Here is the first of my two book club discussions that focused on Ilyasah Shabazz’s novel X about her father, Malcolm X. I think it’s worth noting that my two book clubs are a bit different in focus. This club tends to focus a bit more on ‘strange’ books, ones that make you think and take a very different point of view. The other is a much more traditional book club. I think it will be interesting to see how the two different groups perceive the book.
Our leader told us that people in other discussion groups had a hard time with reading a fictionalized account of an actual person. Like the last book our group read, The Paris Wife, this book had to take great liberties as to exact dialogue and fill-in action to account for what’s not known. No one in our group had specific complaints about this, but some in different discussion groups believed that without accurate details, the whole thing was too fictionalized to be taken as fact. I can see that, but I feel that it’s the overall truth, where and who and when, that tells the story, not the specific words that tell the story. The book is aimed at a YA audience and children of this age may be slightly more inclined to believe that every word was true. We thought to call out that the book is a novel on the cover may have been aimed at that age cohort.
I mentioned my opinion that the end of the book seemed rushed and another reader felt that it was more like a teaser for learning about the rest of Malcolm’s life. A few recommended his biography to continue learning about him. The conversion he experienced in prison is true, but we felt the men who pushed him on that path were a bit too convenient, saying things exactly when he was ready to hear them. It was a return to his roots and probably a more gradual process than the book had time for.
Louise Little’s institutionalization was a catalyst in Malcolm’s life. We questioned if she really should have been institutionalized but it’s hard to tell from this novel. She could have been an activist who was deemed a threat to public stability. Or, if she really did need to be institutionalized, she could have suffered from post-partem depression or even PTSD. Given the time period of the depression, it’s easy to see how taking care of eight children would be hard. We questioned the fine line between being too proud to accept public handouts and having hungry children at home. We did notice the comments about the vegetable garden and chicken coop having fallen apart since their father died so maybe she really was neglectful.
There were so many times that Malcolm made the wrong decision when you felt things were finally going to turn around for him. Like many young people, he thought he was invincible. He would never be the one to be lynched or go to jail.
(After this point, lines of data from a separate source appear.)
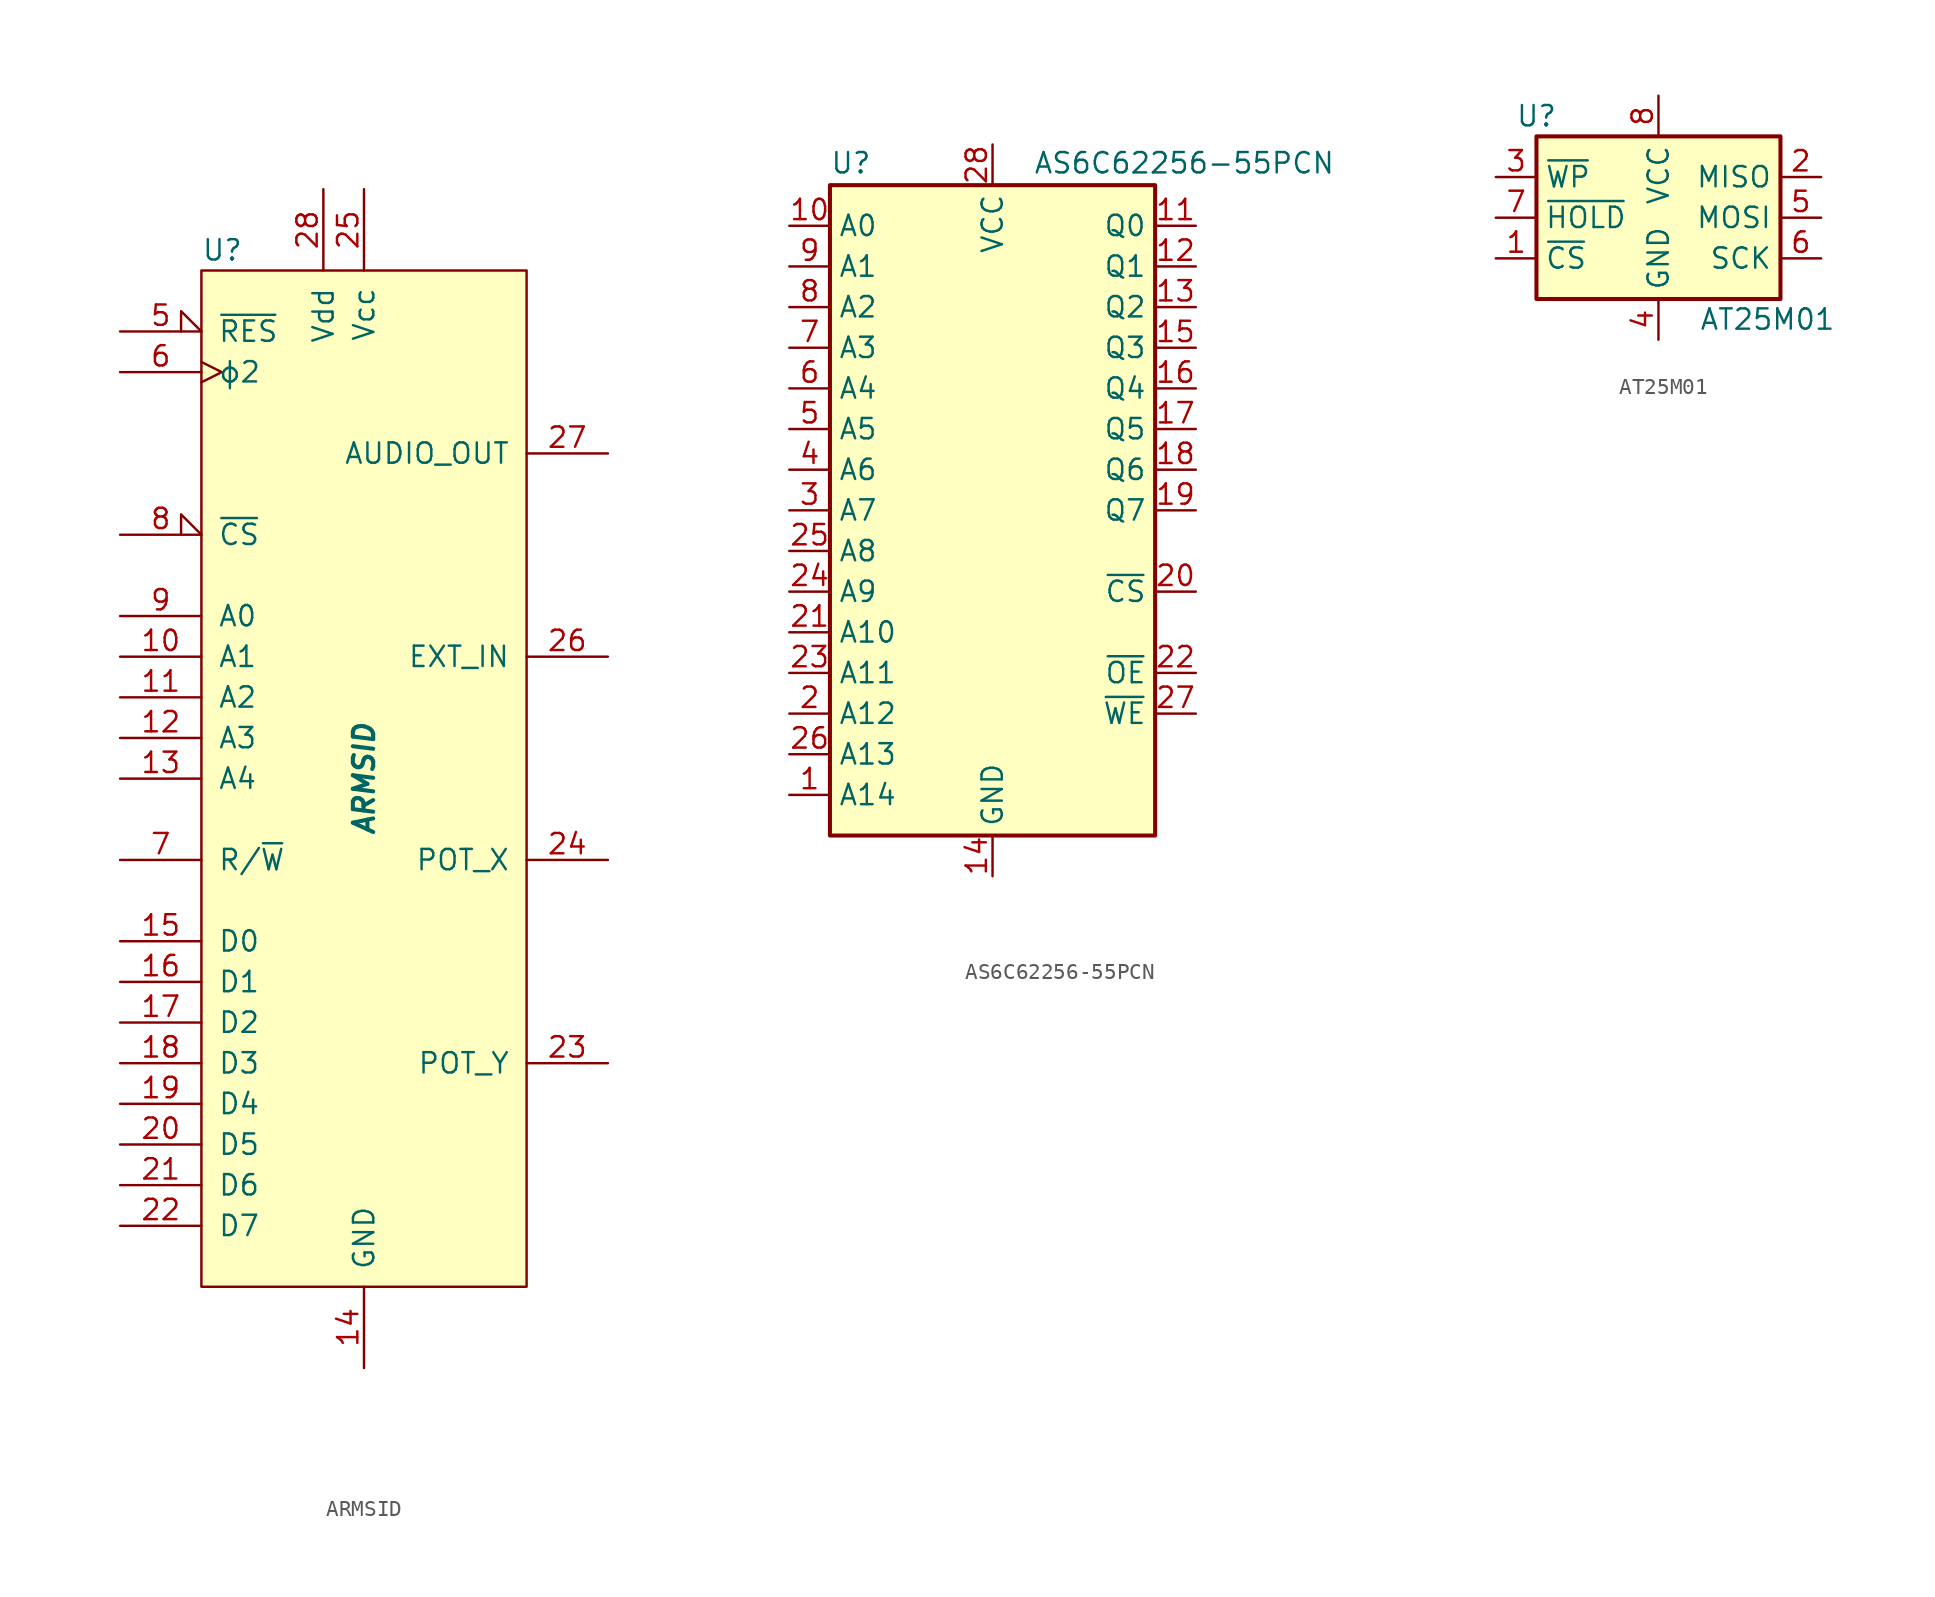
<source format=kicad_sym>
(kicad_symbol_lib
  (version 20220914)
  (generator kicad_symbol_editor)
  (symbol "ARMSID"
    (pin_names
      (offset 1.016))
    (property "Reference" "U"
      (at -10.16 33.02 0)
      (effects (font (size 1.27 1.27)) (justify left)))
    (property "Value" "ARMSID"
      (at 0 0 90)
      (effects (font (size 1.27 1.27) bold italic)))
    (symbol "ARMSID_0_1"
      (rectangle (start -10.16 31.75) (end 10.16 -31.75) (stroke (width 0) (type solid)) (fill (type background))))
    (symbol "ARMSID_1_1"
      (pin input line (at -15.24 7.62 0) (length 5.08) (name "A1" (effects (font (size 1.27 1.27)))) (number "10" (effects (font (size 1.27 1.27)))))
      (pin input line (at -15.24 5.08 0) (length 5.08) (name "A2" (effects (font (size 1.27 1.27)))) (number "11" (effects (font (size 1.27 1.27)))))
      (pin input line (at -15.24 2.54 0) (length 5.08) (name "A3" (effects (font (size 1.27 1.27)))) (number "12" (effects (font (size 1.27 1.27)))))
      (pin input line (at -15.24 0 0) (length 5.08) (name "A4" (effects (font (size 1.27 1.27)))) (number "13" (effects (font (size 1.27 1.27)))))
      (pin power_in line (at 0 -36.83 90) (length 5.08) (name "GND" (effects (font (size 1.27 1.27)))) (number "14" (effects (font (size 1.27 1.27)))))
      (pin bidirectional line (at -15.24 -10.16 0) (length 5.08) (name "D0" (effects (font (size 1.27 1.27)))) (number "15" (effects (font (size 1.27 1.27)))))
      (pin bidirectional line (at -15.24 -12.7 0) (length 5.08) (name "D1" (effects (font (size 1.27 1.27)))) (number "16" (effects (font (size 1.27 1.27)))))
      (pin bidirectional line (at -15.24 -15.24 0) (length 5.08) (name "D2" (effects (font (size 1.27 1.27)))) (number "17" (effects (font (size 1.27 1.27)))))
      (pin bidirectional line (at -15.24 -17.78 0) (length 5.08) (name "D3" (effects (font (size 1.27 1.27)))) (number "18" (effects (font (size 1.27 1.27)))))
      (pin bidirectional line (at -15.24 -20.32 0) (length 5.08) (name "D4" (effects (font (size 1.27 1.27)))) (number "19" (effects (font (size 1.27 1.27)))))
      (pin bidirectional line (at -15.24 -22.86 0) (length 5.08) (name "D5" (effects (font (size 1.27 1.27)))) (number "20" (effects (font (size 1.27 1.27)))))
      (pin bidirectional line (at -15.24 -25.4 0) (length 5.08) (name "D6" (effects (font (size 1.27 1.27)))) (number "21" (effects (font (size 1.27 1.27)))))
      (pin bidirectional line (at -15.24 -27.94 0) (length 5.08) (name "D7" (effects (font (size 1.27 1.27)))) (number "22" (effects (font (size 1.27 1.27)))))
      (pin input line (at 15.24 -17.78 180) (length 5.08) (name "POT_Y" (effects (font (size 1.27 1.27)))) (number "23" (effects (font (size 1.27 1.27)))))
      (pin input line (at 15.24 -5.08 180) (length 5.08) (name "POT_X" (effects (font (size 1.27 1.27)))) (number "24" (effects (font (size 1.27 1.27)))))
      (pin power_in line (at 0 36.83 270) (length 5.08) (name "Vcc" (effects (font (size 1.27 1.27)))) (number "25" (effects (font (size 1.27 1.27)))))
      (pin input line (at 15.24 7.62 180) (length 5.08) (name "EXT_IN" (effects (font (size 1.27 1.27)))) (number "26" (effects (font (size 1.27 1.27)))))
      (pin output line (at 15.24 20.32 180) (length 5.08) (name "AUDIO_OUT" (effects (font (size 1.27 1.27)))) (number "27" (effects (font (size 1.27 1.27)))))
      (pin power_in line (at -2.54 36.83 270) (length 5.08) (name "Vdd" (effects (font (size 1.27 1.27)))) (number "28" (effects (font (size 1.27 1.27)))))
      (pin input input_low (at -15.24 27.94 0) (length 5.08) (name "~{RES}" (effects (font (size 1.27 1.27)))) (number "5" (effects (font (size 1.27 1.27)))))
      (pin input clock (at -15.24 25.4 0) (length 5.08) (name "ϕ2" (effects (font (size 1.27 1.27)))) (number "6" (effects (font (size 1.27 1.27)))))
      (pin input line (at -15.24 -5.08 0) (length 5.08) (name "R/~{W}" (effects (font (size 1.27 1.27)))) (number "7" (effects (font (size 1.27 1.27)))))
      (pin input input_low (at -15.24 15.24 0) (length 5.08) (name "~{CS}" (effects (font (size 1.27 1.27)))) (number "8" (effects (font (size 1.27 1.27)))))
      (pin input line (at -15.24 10.16 0) (length 5.08) (name "A0" (effects (font (size 1.27 1.27)))) (number "9" (effects (font (size 1.27 1.27)))))))
  (symbol "AS6C62256-55PCN"
    (property "Reference" "U"
      (at -10.16 20.955 0)
      (effects (font (size 1.27 1.27)) (justify left bottom)))
    (property "Value" "AS6C62256-55PCN"
      (at 2.54 20.955 0)
      (effects (font (size 1.27 1.27)) (justify left bottom)))
    (symbol "AS6C62256-55PCN_0_0"
      (pin power_in line (at 0 -22.86 90) (length 2.54) (name "GND" (effects (font (size 1.27 1.27)))) (number "14" (effects (font (size 1.27 1.27)))))
      (pin power_in line (at 0 22.86 270) (length 2.54) (name "VCC" (effects (font (size 1.27 1.27)))) (number "28" (effects (font (size 1.27 1.27))))))
    (symbol "AS6C62256-55PCN_0_1"
      (rectangle (start -10.16 20.32) (end 10.16 -20.32) (stroke (width 0.254) (type solid)) (fill (type background))))
    (symbol "AS6C62256-55PCN_1_1"
      (pin input line (at -12.7 -17.78 0) (length 2.54) (name "A14" (effects (font (size 1.27 1.27)))) (number "1" (effects (font (size 1.27 1.27)))))
      (pin input line (at -12.7 17.78 0) (length 2.54) (name "A0" (effects (font (size 1.27 1.27)))) (number "10" (effects (font (size 1.27 1.27)))))
      (pin tri_state line (at 12.7 17.78 180) (length 2.54) (name "Q0" (effects (font (size 1.27 1.27)))) (number "11" (effects (font (size 1.27 1.27)))))
      (pin tri_state line (at 12.7 15.24 180) (length 2.54) (name "Q1" (effects (font (size 1.27 1.27)))) (number "12" (effects (font (size 1.27 1.27)))))
      (pin tri_state line (at 12.7 12.7 180) (length 2.54) (name "Q2" (effects (font (size 1.27 1.27)))) (number "13" (effects (font (size 1.27 1.27)))))
      (pin tri_state line (at 12.7 10.16 180) (length 2.54) (name "Q3" (effects (font (size 1.27 1.27)))) (number "15" (effects (font (size 1.27 1.27)))))
      (pin tri_state line (at 12.7 7.62 180) (length 2.54) (name "Q4" (effects (font (size 1.27 1.27)))) (number "16" (effects (font (size 1.27 1.27)))))
      (pin tri_state line (at 12.7 5.08 180) (length 2.54) (name "Q5" (effects (font (size 1.27 1.27)))) (number "17" (effects (font (size 1.27 1.27)))))
      (pin tri_state line (at 12.7 2.54 180) (length 2.54) (name "Q6" (effects (font (size 1.27 1.27)))) (number "18" (effects (font (size 1.27 1.27)))))
      (pin tri_state line (at 12.7 0 180) (length 2.54) (name "Q7" (effects (font (size 1.27 1.27)))) (number "19" (effects (font (size 1.27 1.27)))))
      (pin input line (at -12.7 -12.7 0) (length 2.54) (name "A12" (effects (font (size 1.27 1.27)))) (number "2" (effects (font (size 1.27 1.27)))))
      (pin input line (at 12.7 -5.08 180) (length 2.54) (name "~{CS}" (effects (font (size 1.27 1.27)))) (number "20" (effects (font (size 1.27 1.27)))))
      (pin input line (at -12.7 -7.62 0) (length 2.54) (name "A10" (effects (font (size 1.27 1.27)))) (number "21" (effects (font (size 1.27 1.27)))))
      (pin input line (at 12.7 -10.16 180) (length 2.54) (name "~{OE}" (effects (font (size 1.27 1.27)))) (number "22" (effects (font (size 1.27 1.27)))))
      (pin input line (at -12.7 -10.16 0) (length 2.54) (name "A11" (effects (font (size 1.27 1.27)))) (number "23" (effects (font (size 1.27 1.27)))))
      (pin input line (at -12.7 -5.08 0) (length 2.54) (name "A9" (effects (font (size 1.27 1.27)))) (number "24" (effects (font (size 1.27 1.27)))))
      (pin input line (at -12.7 -2.54 0) (length 2.54) (name "A8" (effects (font (size 1.27 1.27)))) (number "25" (effects (font (size 1.27 1.27)))))
      (pin input line (at -12.7 -15.24 0) (length 2.54) (name "A13" (effects (font (size 1.27 1.27)))) (number "26" (effects (font (size 1.27 1.27)))))
      (pin input line (at 12.7 -12.7 180) (length 2.54) (name "~{WE}" (effects (font (size 1.27 1.27)))) (number "27" (effects (font (size 1.27 1.27)))))
      (pin input line (at -12.7 0 0) (length 2.54) (name "A7" (effects (font (size 1.27 1.27)))) (number "3" (effects (font (size 1.27 1.27)))))
      (pin input line (at -12.7 2.54 0) (length 2.54) (name "A6" (effects (font (size 1.27 1.27)))) (number "4" (effects (font (size 1.27 1.27)))))
      (pin input line (at -12.7 5.08 0) (length 2.54) (name "A5" (effects (font (size 1.27 1.27)))) (number "5" (effects (font (size 1.27 1.27)))))
      (pin input line (at -12.7 7.62 0) (length 2.54) (name "A4" (effects (font (size 1.27 1.27)))) (number "6" (effects (font (size 1.27 1.27)))))
      (pin input line (at -12.7 10.16 0) (length 2.54) (name "A3" (effects (font (size 1.27 1.27)))) (number "7" (effects (font (size 1.27 1.27)))))
      (pin input line (at -12.7 12.7 0) (length 2.54) (name "A2" (effects (font (size 1.27 1.27)))) (number "8" (effects (font (size 1.27 1.27)))))
      (pin input line (at -12.7 15.24 0) (length 2.54) (name "A1" (effects (font (size 1.27 1.27)))) (number "9" (effects (font (size 1.27 1.27)))))))
  (symbol "AT25M01"
    (property "Reference" "U"
      (at -7.62 6.35 0)
      (effects (font (size 1.27 1.27))))
    (property "Value" "AT25M01"
      (at 2.54 -6.35 0)
      (effects (font (size 1.27 1.27)) (justify left)))
    (symbol "AT25M01_1_1"
      (rectangle (start -7.62 5.08) (end 7.62 -5.08) (stroke (width 0.254) (type solid)) (fill (type background)))
      (pin input line (at -10.16 -2.54 0) (length 2.54) (name "~{CS}" (effects (font (size 1.27 1.27)))) (number "1" (effects (font (size 1.27 1.27)))))
      (pin tri_state line (at 10.16 2.54 180) (length 2.54) (name "MISO" (effects (font (size 1.27 1.27)))) (number "2" (effects (font (size 1.27 1.27)))))
      (pin input line (at -10.16 2.54 0) (length 2.54) (name "~{WP}" (effects (font (size 1.27 1.27)))) (number "3" (effects (font (size 1.27 1.27)))))
      (pin power_in line (at 0 -7.62 90) (length 2.54) (name "GND" (effects (font (size 1.27 1.27)))) (number "4" (effects (font (size 1.27 1.27)))))
      (pin input line (at 10.16 0 180) (length 2.54) (name "MOSI" (effects (font (size 1.27 1.27)))) (number "5" (effects (font (size 1.27 1.27)))))
      (pin input line (at 10.16 -2.54 180) (length 2.54) (name "SCK" (effects (font (size 1.27 1.27)))) (number "6" (effects (font (size 1.27 1.27)))))
      (pin input line (at -10.16 0 0) (length 2.54) (name "~{HOLD}" (effects (font (size 1.27 1.27)))) (number "7" (effects (font (size 1.27 1.27)))))
      (pin power_in line (at 0 7.62 270) (length 2.54) (name "VCC" (effects (font (size 1.27 1.27)))) (number "8" (effects (font (size 1.27 1.27))))))))
</source>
That happened to other people, but not him.
The comment Malcolm’s teacher made to him destroyed him and set him on a poor path into the future. He had a very high opinion of that teacher and until that moment he hadn’t experienced much racism in the classroom. He felt like what his father and mother had preached was true, that he could raise himself up on merit. When his teacher said that to him, he internalized it as his father lying to him, not as the teacher pushing him down. When he saw the pride Ella had, he felt like she wasn’t being truthful either and that being pushed down in the dirt was where he was going to end up. It’s so disheartening to see how the comments of one man could steer a boy’s life onto such a destructive path. It really makes you think about what you say and how you can hurt another person.